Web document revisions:
══════

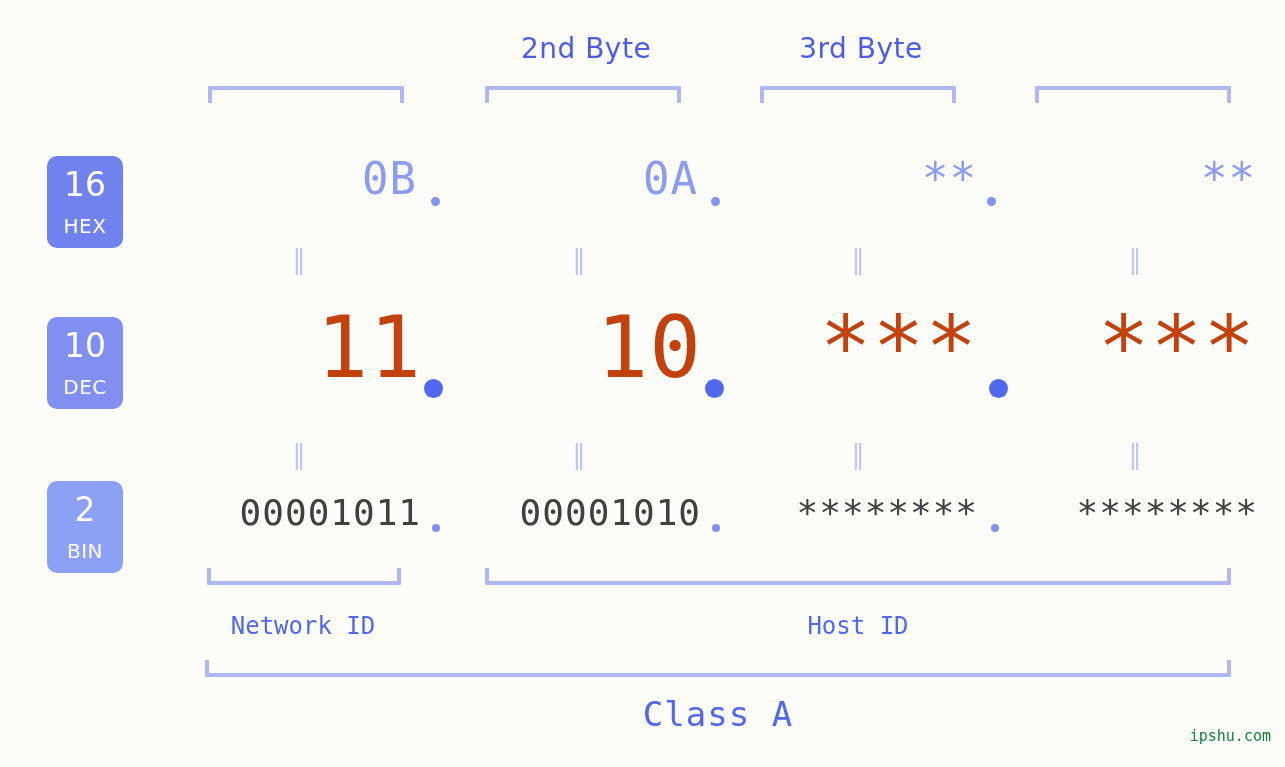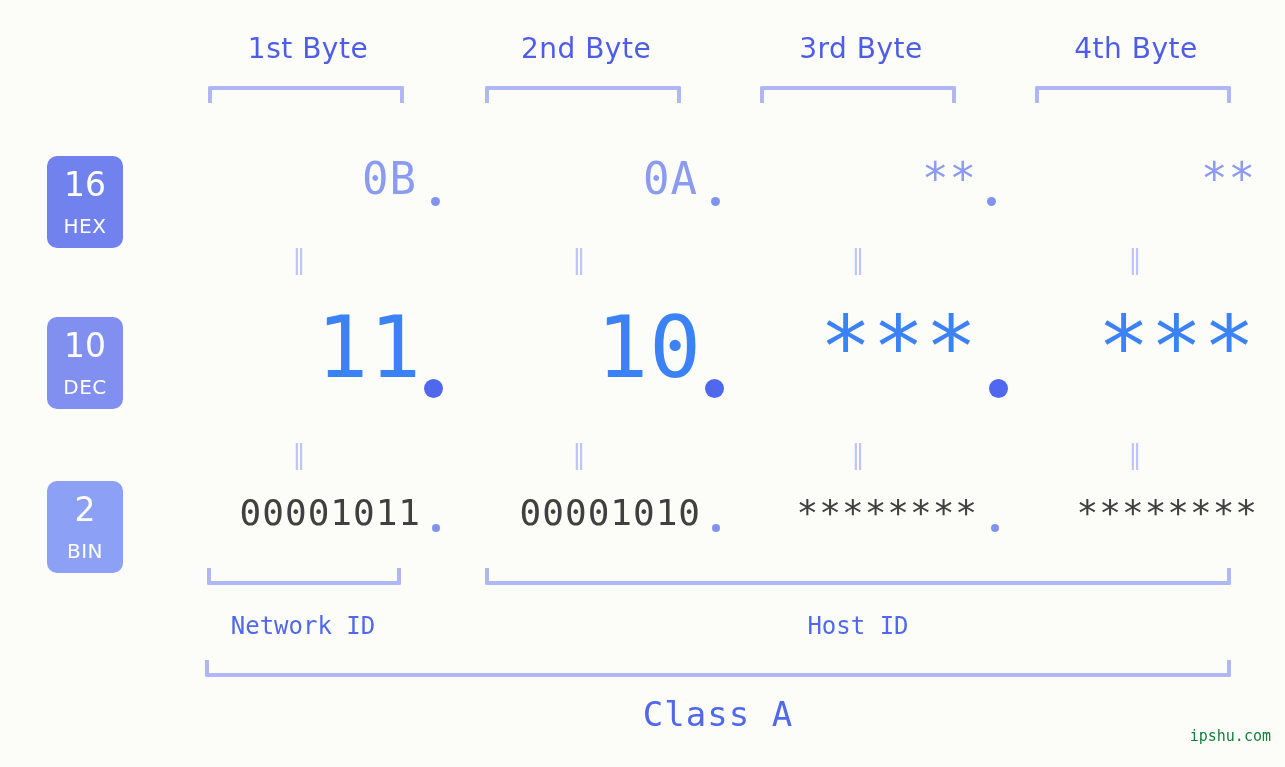--- a/index.html
+++ b/index.html
@@ -74,21 +74,21 @@
   
   .cell {
     position: absolute;
     width: 240px;
     text-align: right;
     white-space: nowrap;
     font-family: "DejaVu Sans Mono", monospace;
   }
 
   .row-hex .cell { top: 153px; font-size: 44px; color: #8C9BF2; letter-spacing: 1px; }
-  .row-dec .cell { top: 297px; font-size: 86px; color: #3b82f6; letter-spacing: 1px; }
+  .row-dec .cell { top: 297px; font-size: 86px; color: #c2410c; letter-spacing: 1px; }
   .row-bin .cell { top: 492px; font-size: 36px; color: #404040; letter-spacing: 1px; }
 
   
   .dot {
     position: absolute;
     border-radius: 50%;
     background: #5068EE;
   }
   .dot-hex { width: 9px; height: 9px; top: 197px; background: #8193F1; }
   .dot-dec { width: 19px; height: 19px; top: 379px; background: #5068EE; }
@@ -128,24 +128,22 @@
     font-size: 15px;
     color: #15803d;
     letter-spacing: 0px;
   }
 </style>
 </head>
 <body>
 
 <div id="stage">
 
-  <div class="byte-head" style="left:188px;">1st Byte</div>
   <div class="byte-head" style="left:466px;">2nd Byte</div>
   <div class="byte-head" style="left:741px;">3rd Byte</div>
-  <div class="byte-head" style="left:1016px;">4th Byte</div>
 
   <div class="top-bracket" style="left:208px; width:196px;"></div>
   <div class="top-bracket" style="left:485px; width:196px;"></div>
   <div class="top-bracket" style="left:760px; width:196px;"></div>
   <div class="top-bracket" style="left:1035px; width:196px;"></div>
 
   <div class="badge" id="badge-hex">
     <span class="num">16</span>
     <span class="abbr">HEX</span>
   </div>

══════

YOUR TASK. The entries above are to be returned exactly, without their pictures.

TASK RESPONSE.
--- a/index.html
+++ b/index.html
@@ -74,21 +74,21 @@
   
   .cell {
     position: absolute;
     width: 240px;
     text-align: right;
     white-space: nowrap;
     font-family: "DejaVu Sans Mono", monospace;
   }
 
   .row-hex .cell { top: 153px; font-size: 44px; color: #8C9BF2; letter-spacing: 1px; }
-  .row-dec .cell { top: 297px; font-size: 86px; color: #3b82f6; letter-spacing: 1px; }
+  .row-dec .cell { top: 297px; font-size: 86px; color: #c2410c; letter-spacing: 1px; }
   .row-bin .cell { top: 492px; font-size: 36px; color: #404040; letter-spacing: 1px; }
 
   
   .dot {
     position: absolute;
     border-radius: 50%;
     background: #5068EE;
   }
   .dot-hex { width: 9px; height: 9px; top: 197px; background: #8193F1; }
   .dot-dec { width: 19px; height: 19px; top: 379px; background: #5068EE; }
@@ -128,24 +128,22 @@
     font-size: 15px;
     color: #15803d;
     letter-spacing: 0px;
   }
 </style>
 </head>
 <body>
 
 <div id="stage">
 
-  <div class="byte-head" style="left:188px;">1st Byte</div>
   <div class="byte-head" style="left:466px;">2nd Byte</div>
   <div class="byte-head" style="left:741px;">3rd Byte</div>
-  <div class="byte-head" style="left:1016px;">4th Byte</div>
 
   <div class="top-bracket" style="left:208px; width:196px;"></div>
   <div class="top-bracket" style="left:485px; width:196px;"></div>
   <div class="top-bracket" style="left:760px; width:196px;"></div>
   <div class="top-bracket" style="left:1035px; width:196px;"></div>
 
   <div class="badge" id="badge-hex">
     <span class="num">16</span>
     <span class="abbr">HEX</span>
   </div>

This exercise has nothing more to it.